Activation of Stress-Activated Protein Kinases Correlates with Neurite Outgrowth Induced by Protease Inhibition in PC12 Cells


  • Benoit I Giasson,

  • Wendy Bruening,

  • Heather D Durham,

  • Walter E Mushynski

  • The present address of Dr. B. I. Giasson is University of Pennsylvania School of Medicine, Philadelphia, PA 19104, U.S.A.

  • The present address of Dr. W. Bruening is Fox Chase Cancer Center, Philadelphia, PA 19111, U.S.A.

  • Abbreviations used : CI, N-acetyl-Leu-Leu-norleucinal ; ERK, extracellular signal-regulated kinase ; GST, glutathione S-transferase ; HSP, heat shock protein ; MAPK, mitogen-activated protein kinase ; MAP-KAPK-2/3, mitogen-activated protein kinase-activated protein kinase-2/3 ; MEK, mitogen-activated protein kinase/extracellular signal-regulated kinase kinase ; MG132, carbobenzoxy-Leu-Leu-leucinal ; NGF, nerve growth factor ; PAGE, polyacrylamide gel electrophoresis ; PI-3-kinase, phosphatidylinositol 3-kinase ; PSI, inhibitor of proteasomal chymotrypsin-like activity [carbobenzoxy-Ile-Glu-(O-tert-butyl)-Ala-Leu-aldehyde] ; RK, reactivating kinase ; SAPK, stress-activated protein kinase ; SDS, sodium dodecyl sulfate.

Address correspondence and reprint requests to Dr. W. E. Mushynski at Department of Biochemistry, McGill University, 3655 Drummond Street, Room 914, Montreal, Quebec, H3G 1Y6, Canada.
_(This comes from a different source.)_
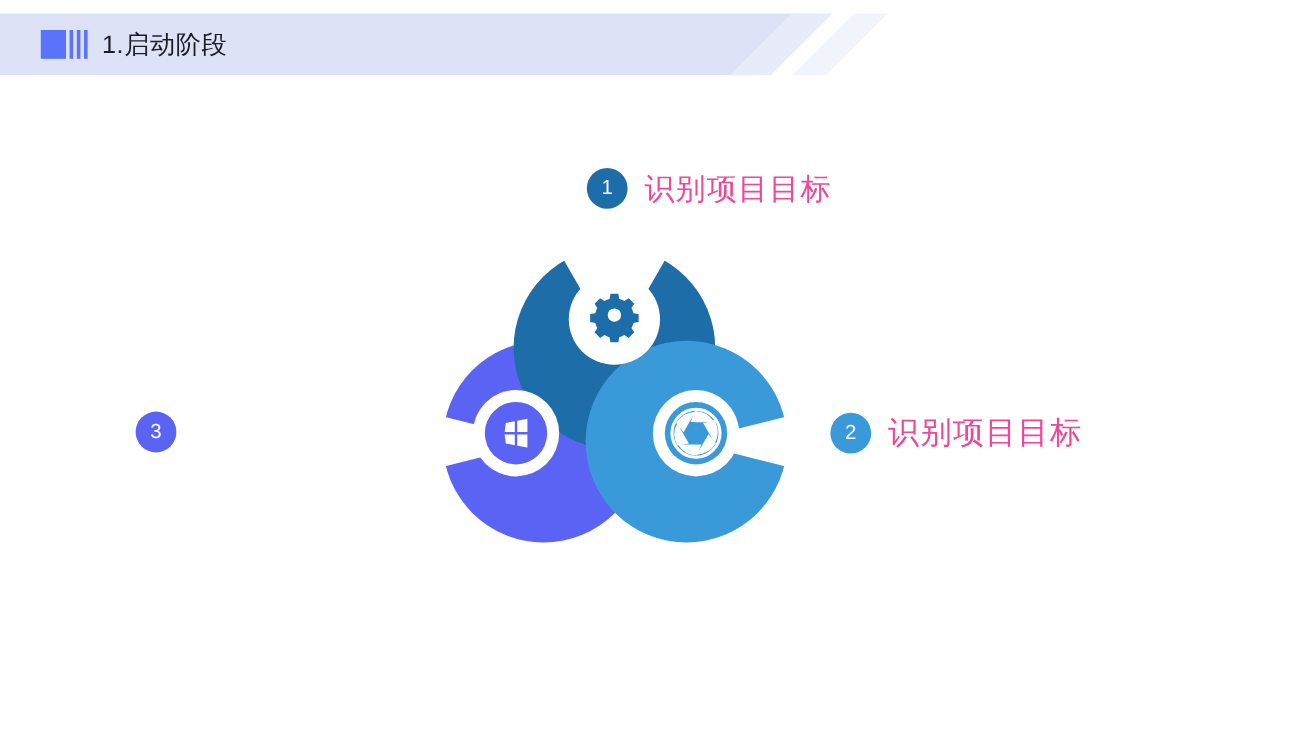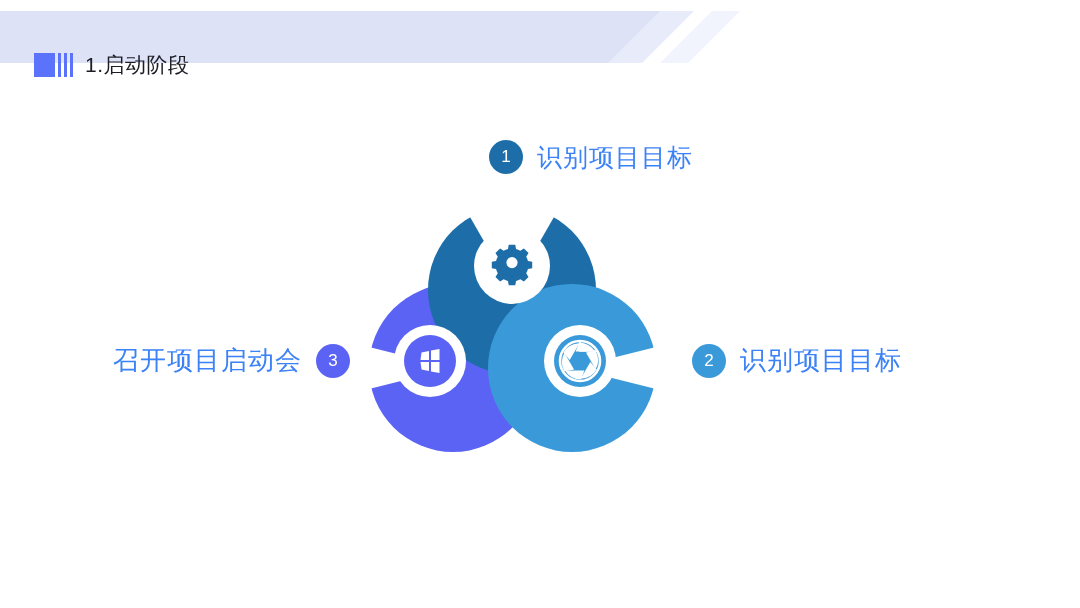"1.启动阶段" .header-content { margin-top: 28px -> none }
Abstract : PC12 cells are well characterized for their ability to differentiate into neuronal-like cells when challenged with nerve growth factor. It has been reported that the calpain and proteasome inhibitor N-acetyl-Leu-Leu-norleucinal (CI) is also able to induce neurite outgrowth in PC12 cells. In this study, we report that the inhibitor of proteasomal chymotrypsin-like activity, carbobenzoxy-Ile-Glu-(O-tert-butyl)-Ala-Leu-aldehyde (PSI), can also induce differentiation of PC12 cells. Induction of neurite outgrowth with PSI, CI, or its close analogue, carbobenzoxy-Leu-Leu-leucinal (MG132), was associated with stress-activated protein kinase (SAPK) activation. Neurite formation induced by protease inhibition was independent of mitogen-activated protein kinase/extracellular signal-regulated kinase, p38/reactivating kinase, or phosphatidylinositol 3-kinase activities. The exact mechanism by which protease inhibition activates SAPKs remains to be elucidated ; however, our results suggest that the SAPK signal transduction cascade may be an alternative and/or parallel pathway in the regulation of neuronal differentiation.